The White House, on the other hand, is doing everything but ease off. Instead it has now sent an "invitation" – more like a summons – to the board chairman Carl-Henric Svanberg to be at the White House on Wednesday. He and other executives, possibly including Mr Hayward, are expected at a meeting with top administration officials, including, for a while anyway, Mr Obama. It is likely to be a workmanlike but also chilly affair.

At the behest of Mr Cameron, we now learn, the Chancellor, George Osborne, called Mr Hayward on Thursday to discuss the pressure the company was coming under in the US. Mr Hayward is also seeking to speak to Mr Cameron, a BP spokesman said. Yesterday, Mr Svanberg met Mr Osborne and spoke with the Prime Minister. "It is in everyone's interests that BP continues to be a financially strong and stable company," Mr Cameron said, according to Downing Street.

That the White House is not minded to loosen the noose on BP was clear from remarks from top adviser David Axelrod in the Wall Street Journal. "My advice to Mr Hayward is that he spend a lot less time on hyperbole and a lot more time on trying to solve the problem," he said. "It's going to be hard, given the damage that's been inflicted on the people, the ecology of that region, the economy of that region ... for him to play the victim."

The Deputy Prime Minister, Nick Clegg, urged a cooling of transatlantic tensions. "I don't frankly think we will reach a solution to stopping release of oil into the ocean any quicker by allowing this to spiral into a tit-for-tat political diplomatic spat," he said.

Mr Hayward can expect little real help from London. Analysts continued to predict meanwhile BP's board will have little choice but to cancel or defer quarterly dividend payments for fear of a fierce reaction from American political leaders if it does not. The market has factored a suspension which also helped explain BP stock's rebound yesterday. "We are considering all options on the dividend. But no decision has been made," Mr Hayward said last night.
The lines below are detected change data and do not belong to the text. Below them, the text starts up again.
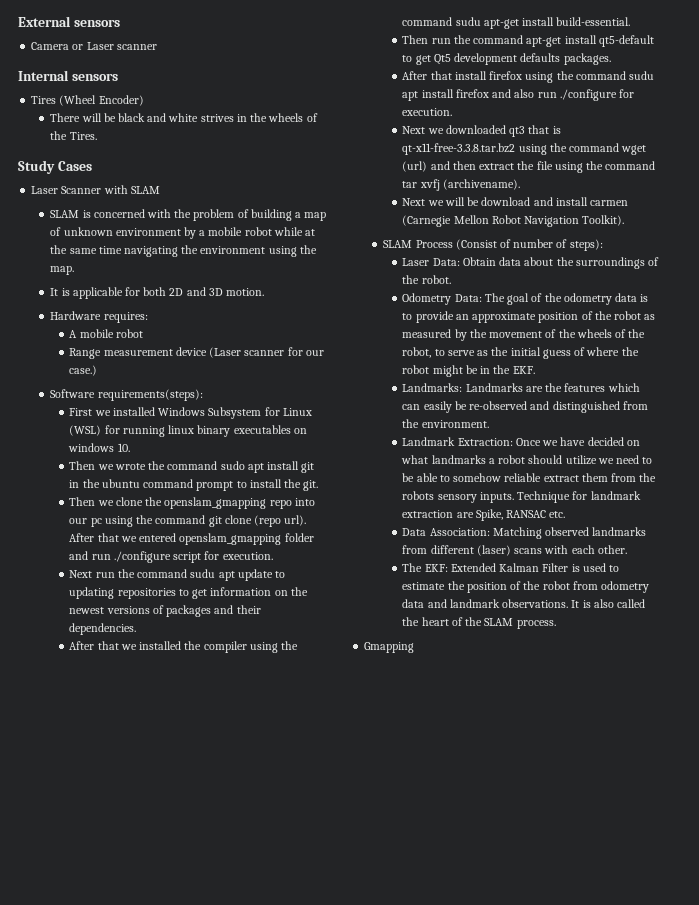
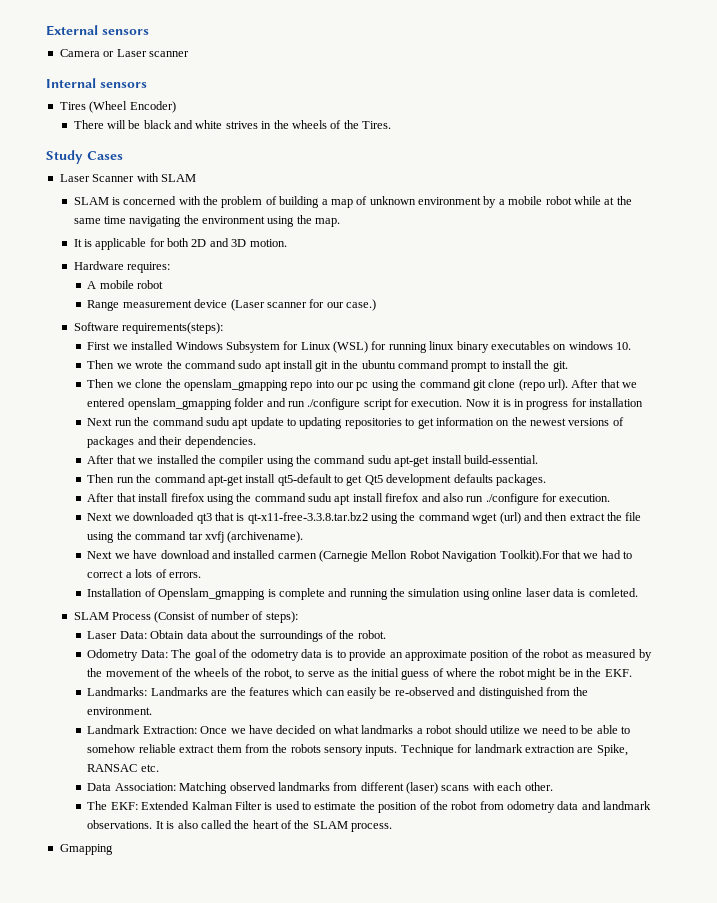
(273, 556) none -> [465,398,644,410] Now it is in progress for installation
[444,197,480,206] will be -> [133,550,158,559] have
[555,197,588,206] install -> [233,550,276,559] installed
[582,215,625,226] Toolkit). -> [499,550,633,562] [87,569,201,578] [87,588,638,600] Toolkit).For that we had to correct a lots of errors. // Installation of Openslam_gmapping is complete and running the simulation using online laser data is comleted.

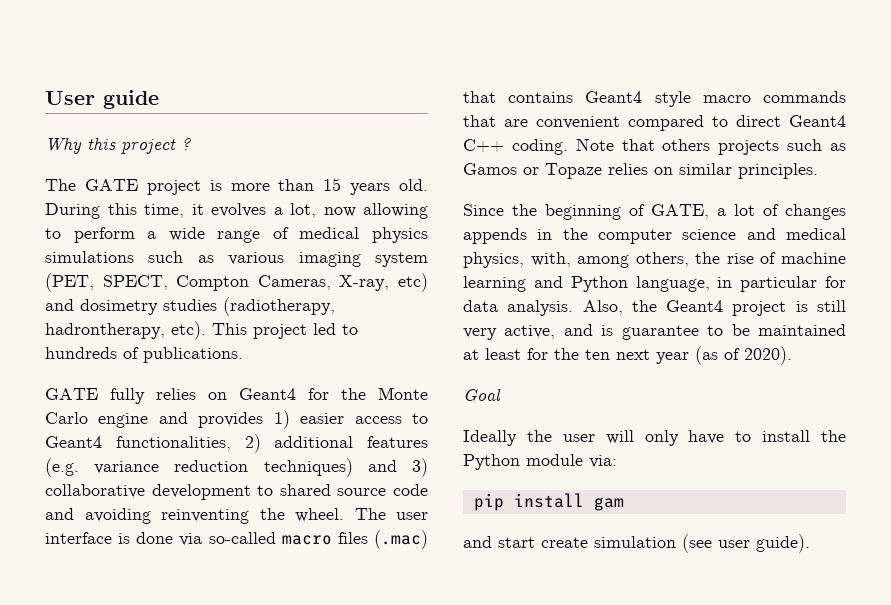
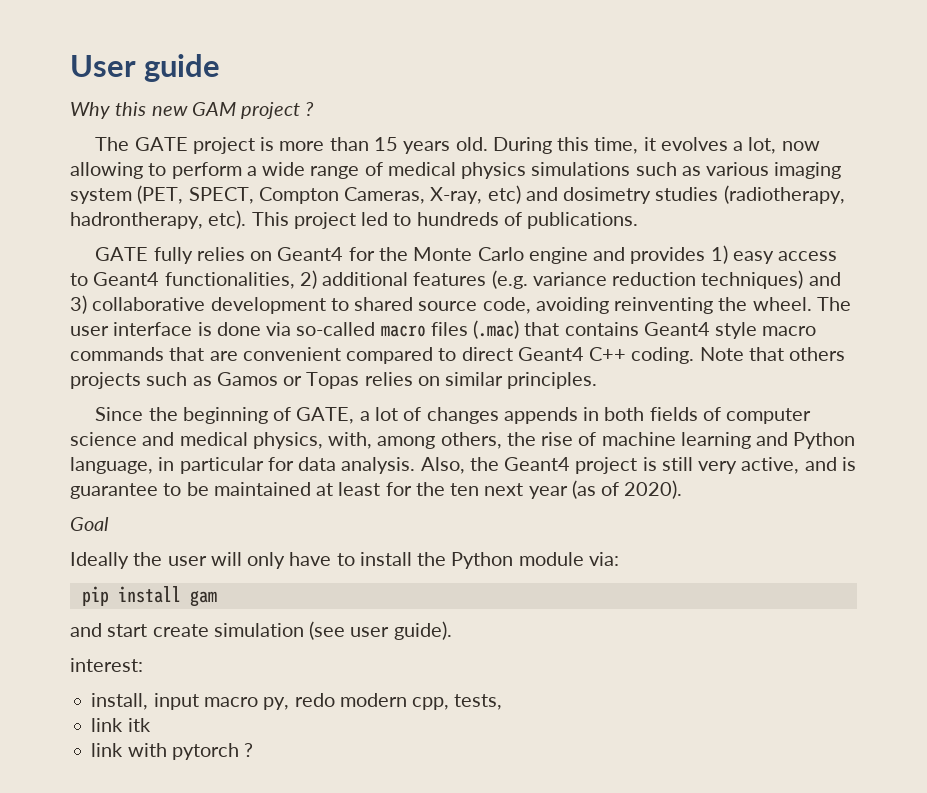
(116, 143) none -> [151,102,236,116] new GAM
[300,413,345,424] easier -> [732,251,774,264] easy
[393,484,428,496] [45,508,74,520] code and -> [482,297,531,314] code,
[545,163,602,179] Topaze -> [306,372,360,389] Topas
[562,228,588,240] the -> [604,407,721,421] both fields of
(810, 543) none -> [70,658,143,672] [91,693,503,710] [91,718,151,732] [91,743,254,760] // interest: // install, input macro py, redo modern cpp, tests, // link itk // link with pytorch ?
The decision is likely to come on 20 June.

Asked whether the inescapable operational relationship between the government and BP remained one of trust, Admiral Allen was elliptical. "We have to have a co-operative, productive relationship for this thing to work, moving forward. This has to be a unified effort moving forward if we are to get this thing solved. If you call that trust, yes."
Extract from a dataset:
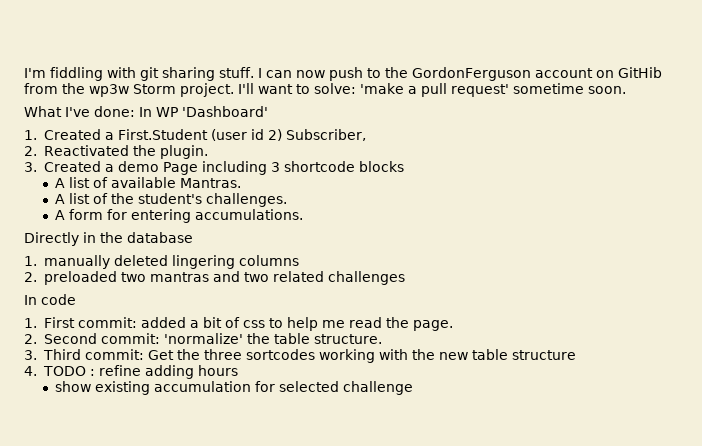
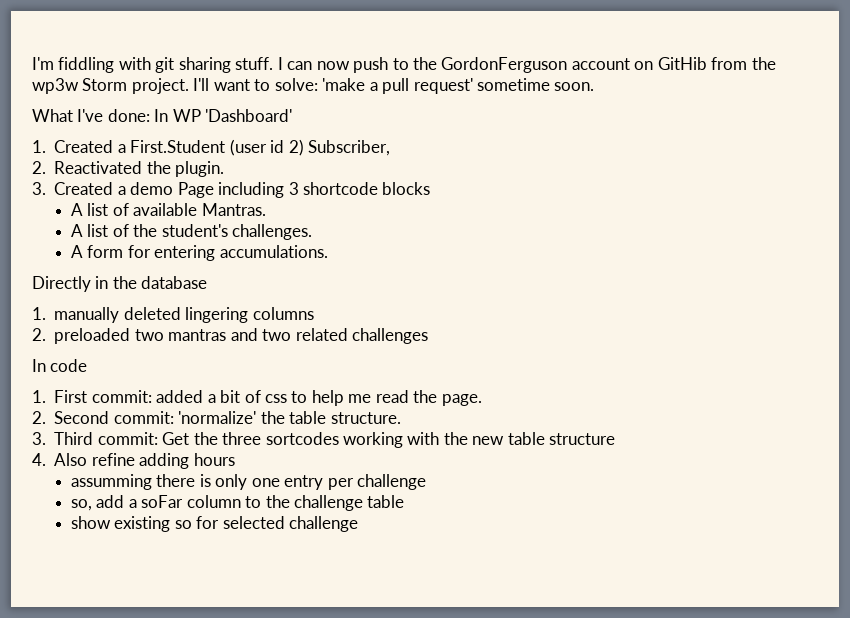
[42,366,95,376] TODO : -> [54,453,88,466] Also
(238, 370) none -> [70,474,427,490] [70,495,405,511] // assumming there is only one entry per challenge // so, add a soFar column to the challenge table
[154,381,252,392] accumulation -> [174,520,192,529] so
With some hotels in the Florida Panhandle complaining that bookings for June will be down by 60 per cent, the state has now asked BP to park $2.5bn in a ring-fenced account to cover more costs should the state be hit by heavier quantities of oil. Mexico meanwhile predicted that its beaches might be affected later in the season – perhaps not until December – and that it may also sue BP for associated costs.